Chablis Premier Cru im Vergleich zu anderen Chablis-Qualitäten
Innerhalb der Qualitätsstufen des Chablis steht Premier Cru direkt unterhalb der raren Grands Crus und über den weitläufigeren Chablis Village- und Petit-Chablis-Weinen. Die Premier Crus verbinden dabei die Komplexität der Spitzenlagen mit einer gewissen Zugänglichkeit, die sie sowohl für erfahrene Weinliebhaber als auch für neugierige Entdecker interessant macht.
Während die Grands Crus auf nur etwa 107 Hektar konzentriert sind und hoch konzentrierte, besonders langlebige Weine hervorbringen, bieten die Premier Crus eine größere stilistische Vielfalt: Lagen am linken Ufer wie Montmains oder Vaillons wirken oft etwas schlanker und klarer, während jene am rechten Ufer – etwa Fourchaume – mehr Tiefe und Struktur zeigen.
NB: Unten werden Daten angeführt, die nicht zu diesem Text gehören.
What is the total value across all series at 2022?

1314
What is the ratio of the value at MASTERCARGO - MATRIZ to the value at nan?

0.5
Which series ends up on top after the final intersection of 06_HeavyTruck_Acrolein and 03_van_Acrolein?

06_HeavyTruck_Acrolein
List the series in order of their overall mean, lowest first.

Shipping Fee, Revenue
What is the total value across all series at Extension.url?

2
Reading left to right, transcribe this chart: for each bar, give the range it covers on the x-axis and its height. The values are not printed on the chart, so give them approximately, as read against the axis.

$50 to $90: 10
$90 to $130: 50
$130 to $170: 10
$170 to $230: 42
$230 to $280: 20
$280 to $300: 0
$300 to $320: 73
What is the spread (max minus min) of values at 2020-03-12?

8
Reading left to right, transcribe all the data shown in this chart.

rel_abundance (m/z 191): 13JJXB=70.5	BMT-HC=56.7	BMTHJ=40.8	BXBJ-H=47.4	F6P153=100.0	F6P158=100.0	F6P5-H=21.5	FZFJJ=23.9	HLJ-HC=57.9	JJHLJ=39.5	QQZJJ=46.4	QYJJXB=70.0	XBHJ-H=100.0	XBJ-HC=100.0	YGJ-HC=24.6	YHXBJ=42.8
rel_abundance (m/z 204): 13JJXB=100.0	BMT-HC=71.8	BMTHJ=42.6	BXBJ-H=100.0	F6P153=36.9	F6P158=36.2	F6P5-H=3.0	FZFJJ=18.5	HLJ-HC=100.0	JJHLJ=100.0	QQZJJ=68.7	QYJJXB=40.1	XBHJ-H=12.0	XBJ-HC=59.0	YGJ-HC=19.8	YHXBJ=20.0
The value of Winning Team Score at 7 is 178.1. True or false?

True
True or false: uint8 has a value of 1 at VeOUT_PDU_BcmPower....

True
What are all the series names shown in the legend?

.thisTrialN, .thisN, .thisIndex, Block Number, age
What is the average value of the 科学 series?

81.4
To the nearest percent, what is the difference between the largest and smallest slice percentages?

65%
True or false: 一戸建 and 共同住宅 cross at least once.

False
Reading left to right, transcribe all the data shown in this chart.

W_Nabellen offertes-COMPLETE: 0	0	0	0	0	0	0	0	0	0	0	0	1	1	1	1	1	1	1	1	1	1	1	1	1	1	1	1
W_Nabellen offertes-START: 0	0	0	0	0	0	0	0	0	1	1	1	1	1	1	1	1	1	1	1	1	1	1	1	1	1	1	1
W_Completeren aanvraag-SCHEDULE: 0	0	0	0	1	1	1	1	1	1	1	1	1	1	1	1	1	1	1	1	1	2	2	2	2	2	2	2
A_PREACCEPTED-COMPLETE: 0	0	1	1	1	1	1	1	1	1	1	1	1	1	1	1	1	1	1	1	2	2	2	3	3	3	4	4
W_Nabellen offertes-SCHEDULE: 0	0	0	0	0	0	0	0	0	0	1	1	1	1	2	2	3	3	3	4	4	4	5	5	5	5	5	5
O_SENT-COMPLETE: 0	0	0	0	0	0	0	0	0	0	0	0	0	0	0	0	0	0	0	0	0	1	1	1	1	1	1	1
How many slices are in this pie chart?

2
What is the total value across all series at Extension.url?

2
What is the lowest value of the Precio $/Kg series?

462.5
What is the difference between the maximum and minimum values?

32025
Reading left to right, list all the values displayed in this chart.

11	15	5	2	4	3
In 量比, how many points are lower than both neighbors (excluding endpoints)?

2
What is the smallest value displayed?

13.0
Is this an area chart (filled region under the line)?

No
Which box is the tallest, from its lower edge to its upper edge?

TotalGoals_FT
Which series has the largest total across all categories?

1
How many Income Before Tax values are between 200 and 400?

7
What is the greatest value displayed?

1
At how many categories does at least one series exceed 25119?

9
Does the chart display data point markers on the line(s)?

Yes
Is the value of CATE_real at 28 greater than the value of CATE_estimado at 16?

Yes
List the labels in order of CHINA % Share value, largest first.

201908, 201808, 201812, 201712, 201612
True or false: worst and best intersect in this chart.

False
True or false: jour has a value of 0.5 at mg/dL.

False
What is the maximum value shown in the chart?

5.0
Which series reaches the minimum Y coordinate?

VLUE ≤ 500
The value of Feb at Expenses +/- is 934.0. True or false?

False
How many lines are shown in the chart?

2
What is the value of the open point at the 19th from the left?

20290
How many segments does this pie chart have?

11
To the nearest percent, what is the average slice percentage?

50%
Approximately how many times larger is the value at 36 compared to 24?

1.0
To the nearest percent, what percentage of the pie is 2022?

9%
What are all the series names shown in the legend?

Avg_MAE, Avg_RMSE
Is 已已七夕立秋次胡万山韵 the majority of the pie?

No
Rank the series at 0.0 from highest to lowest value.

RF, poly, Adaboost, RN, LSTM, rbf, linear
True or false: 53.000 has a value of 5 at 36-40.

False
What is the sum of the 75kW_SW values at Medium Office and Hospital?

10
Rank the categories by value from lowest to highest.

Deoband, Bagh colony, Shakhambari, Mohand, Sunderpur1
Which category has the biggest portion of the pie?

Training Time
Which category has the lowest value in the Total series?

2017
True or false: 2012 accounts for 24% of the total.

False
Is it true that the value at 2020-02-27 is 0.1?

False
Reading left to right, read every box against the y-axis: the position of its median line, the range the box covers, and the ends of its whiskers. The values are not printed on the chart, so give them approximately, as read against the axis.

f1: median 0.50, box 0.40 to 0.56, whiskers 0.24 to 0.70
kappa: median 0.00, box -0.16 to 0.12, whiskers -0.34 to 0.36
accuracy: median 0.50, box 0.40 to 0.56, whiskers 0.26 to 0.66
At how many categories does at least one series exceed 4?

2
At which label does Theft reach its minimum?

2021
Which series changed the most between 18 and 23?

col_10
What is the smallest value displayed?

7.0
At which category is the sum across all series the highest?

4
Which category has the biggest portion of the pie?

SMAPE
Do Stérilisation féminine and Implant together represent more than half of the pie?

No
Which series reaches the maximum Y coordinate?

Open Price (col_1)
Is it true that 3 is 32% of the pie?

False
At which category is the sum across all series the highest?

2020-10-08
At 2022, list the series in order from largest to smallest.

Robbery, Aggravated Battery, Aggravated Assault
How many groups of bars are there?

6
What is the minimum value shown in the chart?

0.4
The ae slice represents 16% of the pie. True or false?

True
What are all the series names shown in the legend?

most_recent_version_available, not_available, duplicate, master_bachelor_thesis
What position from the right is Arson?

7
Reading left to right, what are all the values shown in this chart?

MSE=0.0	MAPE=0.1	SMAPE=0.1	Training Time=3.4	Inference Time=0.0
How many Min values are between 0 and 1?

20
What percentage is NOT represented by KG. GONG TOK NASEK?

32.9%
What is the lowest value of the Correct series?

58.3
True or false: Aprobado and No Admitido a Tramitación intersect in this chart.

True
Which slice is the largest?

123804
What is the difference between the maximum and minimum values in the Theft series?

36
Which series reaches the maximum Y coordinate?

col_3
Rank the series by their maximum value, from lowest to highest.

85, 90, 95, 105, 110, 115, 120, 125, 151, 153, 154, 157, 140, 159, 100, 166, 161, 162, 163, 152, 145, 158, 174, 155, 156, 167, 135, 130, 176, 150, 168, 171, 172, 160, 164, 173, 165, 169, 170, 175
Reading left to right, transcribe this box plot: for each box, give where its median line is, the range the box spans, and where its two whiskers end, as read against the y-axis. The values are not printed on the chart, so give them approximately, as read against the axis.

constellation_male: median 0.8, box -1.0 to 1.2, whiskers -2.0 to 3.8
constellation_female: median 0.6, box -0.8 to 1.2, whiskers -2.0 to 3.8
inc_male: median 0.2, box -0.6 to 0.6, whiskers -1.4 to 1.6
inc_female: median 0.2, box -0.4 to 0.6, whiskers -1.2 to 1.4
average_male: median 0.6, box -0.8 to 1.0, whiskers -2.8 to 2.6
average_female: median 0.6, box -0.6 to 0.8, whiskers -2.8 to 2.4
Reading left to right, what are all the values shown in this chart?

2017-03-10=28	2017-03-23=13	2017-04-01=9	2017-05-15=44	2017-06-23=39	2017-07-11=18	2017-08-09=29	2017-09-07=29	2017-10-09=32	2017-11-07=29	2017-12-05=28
Im Vergleich zu Chablis Village zeigen Premier Crus deutlicher die Eigenheiten ihrer Lagen. Die 150 Millionen Jahre alten Böden, die präzise geprägte Frische und die sorgfältige Arbeit weltweit bekannter Winzer machen diese Weine zu einem eindrucksvollen Ausdruck des Terroirs. Mit ihrer Kombination aus mineralischer Präzision, zitrischen Noten und subtil eingesetztem Holzausbau sind sie zudem ideale Weine, um die typischen Charakteristika des Chablis kennenzulernen – und Schritt für Schritt die Unterschiede zwischen den einzelnen Climats zu entdecken.